» **Reading passage**

** Start **

Updates on Yellowstone Flooding

I’m sure you have all heard of the massive floods that hit Yellowstone last week and that the park is currently closed. I wanted to provide some updates here as I have a little bit of insider intel (just a little) that might help.

  • They are aiming to open the southern loop on Tuesday 21st, this will be dependent on fixing the major damage in the south loop just south of Canyon which should be complete on Monday, but you know how construction projects go.
  • There is a possibility that the northern loop will open this year, this is from Norris to Mammoth to Tower to Canyon. They are still inspecting the condition of roads and bridges, but this loop seems to be largely unaffected besides some cleanup.
  • The north entrance will likely be closed for a long time, potentially years. This of course is where the most damage occurred. Roads were completely gutted and will need to be re-routed, not rebuilt, it’s a massive effort.
  • Lamar Valley and the entrance through Red Lodge/Cooke City will also be closed for a very long time. The road was completely washed out in 6 spots and will be another massive effort to rebuild.
  • When the southern loop is opened next week they will be implementing a timed entry/permit system to limit the number of people in the park since it can’t handle full visitation. The details of this have not been worked out and I’m not sure they will have it in place next week, so it may be a free for all for a little bit. During this time they are advising people to stay away as you will be on your own, there will be no food/lodging, potentially no gas, rescue efforts will be delayed, etc. Basically don’t go unless you really know what you’re doing.
  • CUA holders will be allowed to enter the park at any time when it is re-opened, no entry permits are needed. So if you are leading a workshop or you had a trip planned with a guide, everything should still be a go if you’re only working in the southern loop. (Madison to Canyon to Grant to Old Faithful). Those with reservations at the hotels or campground will not need a permit either, with a big caveat.

** End **

» **Objective**
Extract the portion of the Yellowstone flooding update starting at "I’m sure you" and ending at "besides some cleanup.", copying it word for word. The data that comes next is from a separate source.

» **Information provided**
** Start **

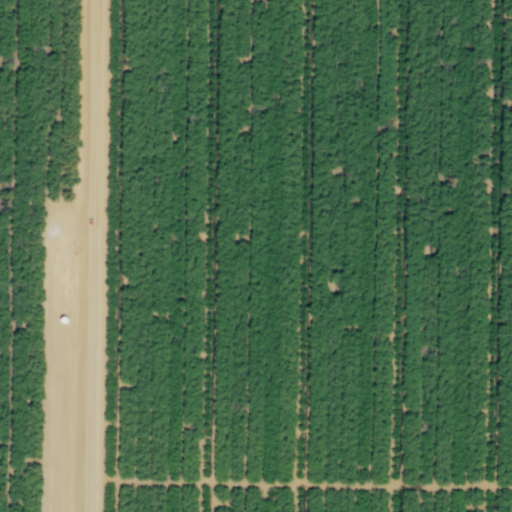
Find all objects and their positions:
road: (90, 256)
road: (214, 256)
road: (303, 256)
road: (400, 256)
road: (492, 256)
road: (299, 482)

** End **

» **Exercise output**
I’m sure you have all heard of the massive floods that hit Yellowstone last week and that the park is currently closed. I wanted to provide some updates here as I have a little bit of insider intel (just a little) that might help.

  • They are aiming to open the southern loop on Tuesday 21st, this will be dependent on fixing the major damage in the south loop just south of Canyon which should be complete on Monday, but you know how construction projects go.
  • There is a possibility that the northern loop will open this year, this is from Norris to Mammoth to Tower to Canyon. They are still inspecting the condition of roads and bridges, but this loop seems to be largely unaffected besides some cleanup.